▶ _Problem requirements_
Go through the entries and copy every one exactly.

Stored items
• • • • • • •

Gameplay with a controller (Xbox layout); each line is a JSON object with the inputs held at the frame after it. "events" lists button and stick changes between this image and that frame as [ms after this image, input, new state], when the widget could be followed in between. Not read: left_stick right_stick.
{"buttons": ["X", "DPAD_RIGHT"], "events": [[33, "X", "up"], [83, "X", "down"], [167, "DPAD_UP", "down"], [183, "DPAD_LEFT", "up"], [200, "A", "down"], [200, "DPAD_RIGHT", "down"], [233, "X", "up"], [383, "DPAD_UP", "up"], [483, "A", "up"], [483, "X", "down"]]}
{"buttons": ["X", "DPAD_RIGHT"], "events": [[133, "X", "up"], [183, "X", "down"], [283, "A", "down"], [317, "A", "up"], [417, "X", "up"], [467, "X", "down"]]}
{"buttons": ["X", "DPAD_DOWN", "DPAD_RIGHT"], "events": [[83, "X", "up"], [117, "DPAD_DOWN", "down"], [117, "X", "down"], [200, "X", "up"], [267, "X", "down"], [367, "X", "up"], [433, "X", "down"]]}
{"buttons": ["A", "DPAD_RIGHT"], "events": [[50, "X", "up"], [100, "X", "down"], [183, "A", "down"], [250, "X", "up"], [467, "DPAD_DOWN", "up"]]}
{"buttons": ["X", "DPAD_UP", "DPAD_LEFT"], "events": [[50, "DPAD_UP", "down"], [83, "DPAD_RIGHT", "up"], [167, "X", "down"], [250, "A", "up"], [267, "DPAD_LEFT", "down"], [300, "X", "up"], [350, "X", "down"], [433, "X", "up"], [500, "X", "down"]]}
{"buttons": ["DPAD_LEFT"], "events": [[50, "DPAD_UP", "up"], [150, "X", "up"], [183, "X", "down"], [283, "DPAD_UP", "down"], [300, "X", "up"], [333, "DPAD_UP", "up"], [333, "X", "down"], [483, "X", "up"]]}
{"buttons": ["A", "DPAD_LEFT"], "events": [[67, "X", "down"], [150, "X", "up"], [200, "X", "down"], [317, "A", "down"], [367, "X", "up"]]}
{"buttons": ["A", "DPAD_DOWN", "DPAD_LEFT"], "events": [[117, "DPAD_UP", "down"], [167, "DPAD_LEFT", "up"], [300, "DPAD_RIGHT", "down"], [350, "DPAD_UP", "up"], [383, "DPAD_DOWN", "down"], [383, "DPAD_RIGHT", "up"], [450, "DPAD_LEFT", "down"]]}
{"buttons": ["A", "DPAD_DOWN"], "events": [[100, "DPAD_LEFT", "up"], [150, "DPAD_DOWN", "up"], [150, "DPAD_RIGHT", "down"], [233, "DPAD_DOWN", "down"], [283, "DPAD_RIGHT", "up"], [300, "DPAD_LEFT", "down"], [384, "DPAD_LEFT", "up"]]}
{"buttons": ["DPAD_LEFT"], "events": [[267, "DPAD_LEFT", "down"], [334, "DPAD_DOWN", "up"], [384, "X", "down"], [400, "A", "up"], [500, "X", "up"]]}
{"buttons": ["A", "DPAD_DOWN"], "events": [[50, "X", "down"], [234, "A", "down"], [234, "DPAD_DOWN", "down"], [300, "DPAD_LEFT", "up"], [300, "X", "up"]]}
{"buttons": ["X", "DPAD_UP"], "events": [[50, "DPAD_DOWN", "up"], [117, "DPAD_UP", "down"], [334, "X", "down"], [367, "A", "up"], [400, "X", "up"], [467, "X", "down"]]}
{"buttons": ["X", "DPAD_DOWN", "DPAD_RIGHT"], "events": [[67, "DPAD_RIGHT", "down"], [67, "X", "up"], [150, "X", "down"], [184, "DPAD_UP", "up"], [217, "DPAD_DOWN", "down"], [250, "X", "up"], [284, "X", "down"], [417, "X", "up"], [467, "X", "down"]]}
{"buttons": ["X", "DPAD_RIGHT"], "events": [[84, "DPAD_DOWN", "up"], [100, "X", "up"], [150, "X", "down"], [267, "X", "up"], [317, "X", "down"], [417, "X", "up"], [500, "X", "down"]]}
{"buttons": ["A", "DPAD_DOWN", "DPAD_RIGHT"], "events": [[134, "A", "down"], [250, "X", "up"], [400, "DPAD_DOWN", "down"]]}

• • • • • • •

▶ _Response to the task_
Gameplay with a controller (Xbox layout); each line is a JSON object with the inputs held at the frame after it. "events" lists button and stick changes between this image and that frame as [ms after this image, input, new state], when the widget could be followed in between. Not read: left_stick right_stick.
{"buttons": ["X", "DPAD_RIGHT"], "events": [[33, "X", "up"], [83, "X", "down"], [167, "DPAD_UP", "down"], [183, "DPAD_LEFT", "up"], [200, "A", "down"], [200, "DPAD_RIGHT", "down"], [233, "X", "up"], [383, "DPAD_UP", "up"], [483, "A", "up"], [483, "X", "down"]]}
{"buttons": ["X", "DPAD_RIGHT"], "events": [[133, "X", "up"], [183, "X", "down"], [283, "A", "down"], [317, "A", "up"], [417, "X", "up"], [467, "X", "down"]]}
{"buttons": ["X", "DPAD_DOWN", "DPAD_RIGHT"], "events": [[83, "X", "up"], [117, "DPAD_DOWN", "down"], [117, "X", "down"], [200, "X", "up"], [267, "X", "down"], [367, "X", "up"], [433, "X", "down"]]}
{"buttons": ["A", "DPAD_RIGHT"], "events": [[50, "X", "up"], [100, "X", "down"], [183, "A", "down"], [250, "X", "up"], [467, "DPAD_DOWN", "up"]]}
{"buttons": ["X", "DPAD_UP", "DPAD_LEFT"], "events": [[50, "DPAD_UP", "down"], [83, "DPAD_RIGHT", "up"], [167, "X", "down"], [250, "A", "up"], [267, "DPAD_LEFT", "down"], [300, "X", "up"], [350, "X", "down"], [433, "X", "up"], [500, "X", "down"]]}
{"buttons": ["DPAD_LEFT"], "events": [[50, "DPAD_UP", "up"], [150, "X", "up"], [183, "X", "down"], [283, "DPAD_UP", "down"], [300, "X", "up"], [333, "DPAD_UP", "up"], [333, "X", "down"], [483, "X", "up"]]}
{"buttons": ["A", "DPAD_LEFT"], "events": [[67, "X", "down"], [150, "X", "up"], [200, "X", "down"], [317, "A", "down"], [367, "X", "up"]]}
{"buttons": ["A", "DPAD_DOWN", "DPAD_LEFT"], "events": [[117, "DPAD_UP", "down"], [167, "DPAD_LEFT", "up"], [300, "DPAD_RIGHT", "down"], [350, "DPAD_UP", "up"], [383, "DPAD_DOWN", "down"], [383, "DPAD_RIGHT", "up"], [450, "DPAD_LEFT", "down"]]}
{"buttons": ["A", "DPAD_DOWN"], "events": [[100, "DPAD_LEFT", "up"], [150, "DPAD_DOWN", "up"], [150, "DPAD_RIGHT", "down"], [233, "DPAD_DOWN", "down"], [283, "DPAD_RIGHT", "up"], [300, "DPAD_LEFT", "down"], [384, "DPAD_LEFT", "up"]]}
{"buttons": ["DPAD_LEFT"], "events": [[267, "DPAD_LEFT", "down"], [334, "DPAD_DOWN", "up"], [384, "X", "down"], [400, "A", "up"], [500, "X", "up"]]}
{"buttons": ["A", "DPAD_DOWN"], "events": [[50, "X", "down"], [234, "A", "down"], [234, "DPAD_DOWN", "down"], [300, "DPAD_LEFT", "up"], [300, "X", "up"]]}
{"buttons": ["X", "DPAD_UP"], "events": [[50, "DPAD_DOWN", "up"], [117, "DPAD_UP", "down"], [334, "X", "down"], [367, "A", "up"], [400, "X", "up"], [467, "X", "down"]]}
{"buttons": ["X", "DPAD_DOWN", "DPAD_RIGHT"], "events": [[67, "DPAD_RIGHT", "down"], [67, "X", "up"], [150, "X", "down"], [184, "DPAD_UP", "up"], [217, "DPAD_DOWN", "down"], [250, "X", "up"], [284, "X", "down"], [417, "X", "up"], [467, "X", "down"]]}
{"buttons": ["X", "DPAD_RIGHT"], "events": [[84, "DPAD_DOWN", "up"], [100, "X", "up"], [150, "X", "down"], [267, "X", "up"], [317, "X", "down"], [417, "X", "up"], [500, "X", "down"]]}
{"buttons": ["A", "DPAD_DOWN", "DPAD_RIGHT"], "events": [[134, "A", "down"], [250, "X", "up"], [400, "DPAD_DOWN", "down"]]}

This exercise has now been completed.